Sex tapes aren’t anything new in the slightest, in fact some people have used their ‘accidental’ leaking as a springboard towards an illustrious and lucrative career in reality TV, mentioning no names…ahem…Kim Kardashian. First you had your Paris Hiltons and your Tommy Lees but then you have celebs who were ‘fine’ with their videos coming out like Calum Best or Kieran Hayler etc. This is all well and good for them as they’ve given their permission and it’s bonafide but then you get the actual problem, deepfakes.

 

Lady Gaga original and with Steve Buscemi's face

An example of the horrors of deepfakes.

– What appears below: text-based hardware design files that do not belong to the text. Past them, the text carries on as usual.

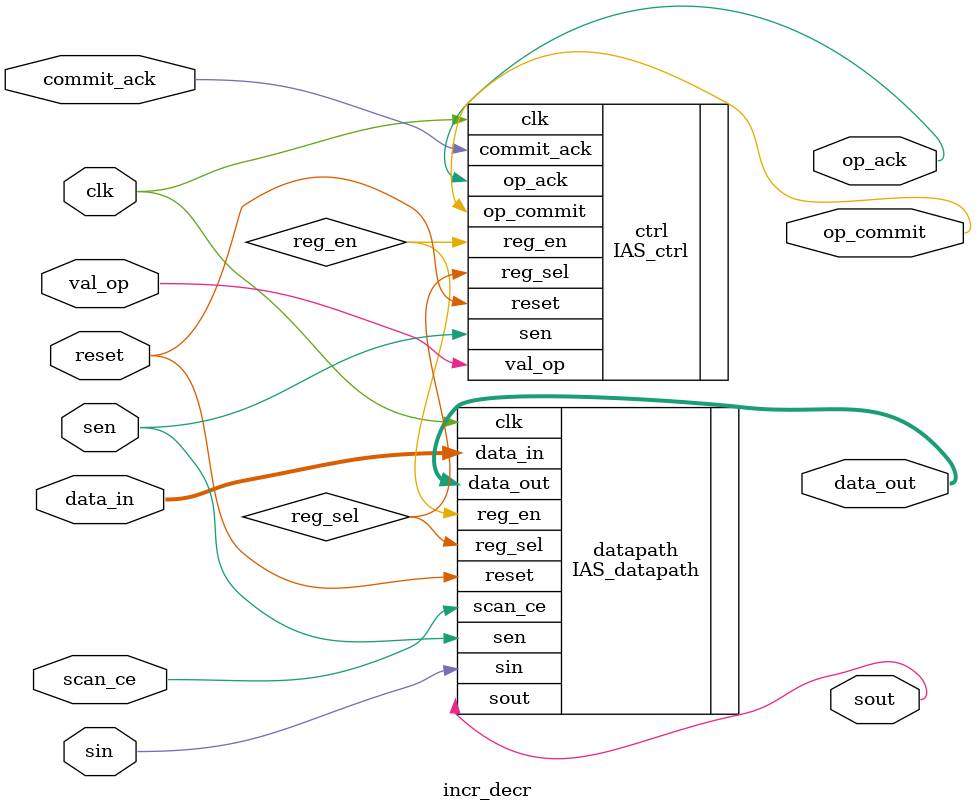
<source format=v>
`timescale 1ns / 100ps

module incr_decr(
	input [31:0] data_in,
  output [31:0] data_out,
  input clk,
  input reset,

  input val_op,
  output op_ack,
  output op_commit,
  input commit_ack,
  
  input sen,
  input scan_ce,
  output sout,
  input sin
); 
  IAS_datapath datapath (
    .data_in(data_in), 
    .data_out(data_out), 
    .clk(clk), 
    .reset(reset), 
    .reg_en(reg_en), 
    .reg_sel(reg_sel), 
    .sin(sin), 
    .sout(sout), 
    .sen(sen),
    .scan_ce(scan_ce)
    );
 
  IAS_ctrl ctrl (
    .clk(clk), 
    .reset(reset), 
    .val_op(val_op), 
    .op_commit(op_commit),
    .op_ack(op_ack),
    .commit_ack(commit_ack),
    .reg_en(reg_en), 
    .reg_sel(reg_sel), 
    .sen(sen)
    );

endmodule

</source>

Gaga with Steve Buscemi's face eek!

 

Deepfakes are by their very name, fake. Whilst of course that sounds slightly insidious, they are being used to implement pornographic videos or images featuring celebs you might fancy or admire in a setting that isn’t true to life. Via the use of AI, machine loading and coding, a perpetrator can take anyone’s likeness and assign it to any video or picture that they fancy.

 

You don’t have to Google your fave celeb for long, putting ‘topless’ into your search engine, for example, before you find copious amounts of badly morphed pics of them with their cock or tits out. Of course, they aren’t real and for the most part it’s blatantly obvious as the face doesn’t match the body etc but with a deep fake its far more nefarious.

 

Not just porn 

 

Using programs already in existence, a programmer can take anyone’s face and transmute it onto a body to say or do things that they haven’t really done. You only need to look as far as Hollywood movies where they have the ability to raise and actor from the dead in order to complete a story after their untimely death (Gladiator with Oliver Reed being one of the first examples of this) to see how it’s been possible for a while.

 

Channing Tatum with white shirt and black jacket with white background

Ropey deepfakes Channing Tatum getting it on are often produced

 

Making it look realistic however is a far more current problem with these tools even being used in politics to depict someone’s rival saying terrible things that only if you knew they were fake would you be able to tell. Whilst it seems absurd, if one person thinks it’s real they a thousand will and suddenly you’re in the territory of fake news and dis-information, a blight on today’s society and a brick in the wall of its demise.

 

What is the legality here though, does a manipulated picture cross a line? Do you put the shady outcome to one side as you ‘enjoy’ your fave celeb engaging in sexual acts that they were never involved in? As technology advances faster than we can keep tabs on it and when your very image becomes fodder for propaganda or porn, where do we draw a line a society at what we think is fun or titillation and what is a crime? The law takes a while to catch up so maybe it’s up to us to police ourselves and take a stand.